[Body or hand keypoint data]
------------------------------------------------
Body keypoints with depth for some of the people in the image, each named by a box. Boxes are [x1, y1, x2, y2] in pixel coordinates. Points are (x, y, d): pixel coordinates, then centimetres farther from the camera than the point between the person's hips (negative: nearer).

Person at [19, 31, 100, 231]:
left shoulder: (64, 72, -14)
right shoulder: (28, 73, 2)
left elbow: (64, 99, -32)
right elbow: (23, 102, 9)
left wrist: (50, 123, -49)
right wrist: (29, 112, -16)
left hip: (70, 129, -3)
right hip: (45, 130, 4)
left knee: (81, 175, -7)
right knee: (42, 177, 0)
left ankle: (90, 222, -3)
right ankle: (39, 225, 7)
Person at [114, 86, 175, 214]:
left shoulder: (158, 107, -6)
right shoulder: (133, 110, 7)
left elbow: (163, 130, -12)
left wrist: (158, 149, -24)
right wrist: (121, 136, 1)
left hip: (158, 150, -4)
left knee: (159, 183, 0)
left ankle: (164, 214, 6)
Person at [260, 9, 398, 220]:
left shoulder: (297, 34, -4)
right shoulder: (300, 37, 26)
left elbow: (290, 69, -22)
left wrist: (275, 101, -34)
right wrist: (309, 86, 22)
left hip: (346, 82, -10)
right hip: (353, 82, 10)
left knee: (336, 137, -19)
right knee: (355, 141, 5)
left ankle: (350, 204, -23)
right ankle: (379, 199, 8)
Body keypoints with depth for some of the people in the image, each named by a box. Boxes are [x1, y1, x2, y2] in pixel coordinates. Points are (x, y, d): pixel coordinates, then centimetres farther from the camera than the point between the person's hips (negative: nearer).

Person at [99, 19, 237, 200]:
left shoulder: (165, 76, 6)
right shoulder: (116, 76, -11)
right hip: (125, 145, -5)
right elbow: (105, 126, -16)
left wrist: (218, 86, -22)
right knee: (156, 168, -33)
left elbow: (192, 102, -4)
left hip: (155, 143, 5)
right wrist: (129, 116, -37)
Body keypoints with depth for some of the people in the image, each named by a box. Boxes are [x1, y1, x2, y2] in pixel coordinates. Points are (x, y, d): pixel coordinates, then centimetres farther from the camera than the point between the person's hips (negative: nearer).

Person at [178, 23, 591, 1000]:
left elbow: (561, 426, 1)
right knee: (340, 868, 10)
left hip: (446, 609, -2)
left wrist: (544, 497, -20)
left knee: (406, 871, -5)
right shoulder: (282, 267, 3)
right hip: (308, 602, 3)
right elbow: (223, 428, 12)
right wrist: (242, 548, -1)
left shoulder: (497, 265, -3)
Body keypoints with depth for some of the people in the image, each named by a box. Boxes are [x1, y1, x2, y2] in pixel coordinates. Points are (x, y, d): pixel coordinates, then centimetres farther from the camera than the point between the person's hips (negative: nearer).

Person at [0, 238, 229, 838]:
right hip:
------------------------------------------------
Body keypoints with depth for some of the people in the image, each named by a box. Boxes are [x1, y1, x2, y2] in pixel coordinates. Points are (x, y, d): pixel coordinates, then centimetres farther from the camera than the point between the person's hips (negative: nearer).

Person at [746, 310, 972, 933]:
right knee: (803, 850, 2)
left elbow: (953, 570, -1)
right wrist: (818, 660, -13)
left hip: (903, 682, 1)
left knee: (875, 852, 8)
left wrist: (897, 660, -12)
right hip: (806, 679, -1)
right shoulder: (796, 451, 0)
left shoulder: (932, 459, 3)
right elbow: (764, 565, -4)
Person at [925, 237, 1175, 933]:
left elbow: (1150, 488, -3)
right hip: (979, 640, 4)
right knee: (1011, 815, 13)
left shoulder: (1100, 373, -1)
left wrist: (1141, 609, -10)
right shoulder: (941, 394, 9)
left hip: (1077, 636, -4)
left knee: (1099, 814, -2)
------------------------------------------------
▸ **What you need to do**:
Which lines in the listing contain the word "ankle"? Copy each of them.

▸ **Your solution**:
left ankle: (90, 222, -3)
right ankle: (39, 225, 7)
left ankle: (164, 214, 6)
left ankle: (350, 204, -23)
right ankle: (379, 199, 8)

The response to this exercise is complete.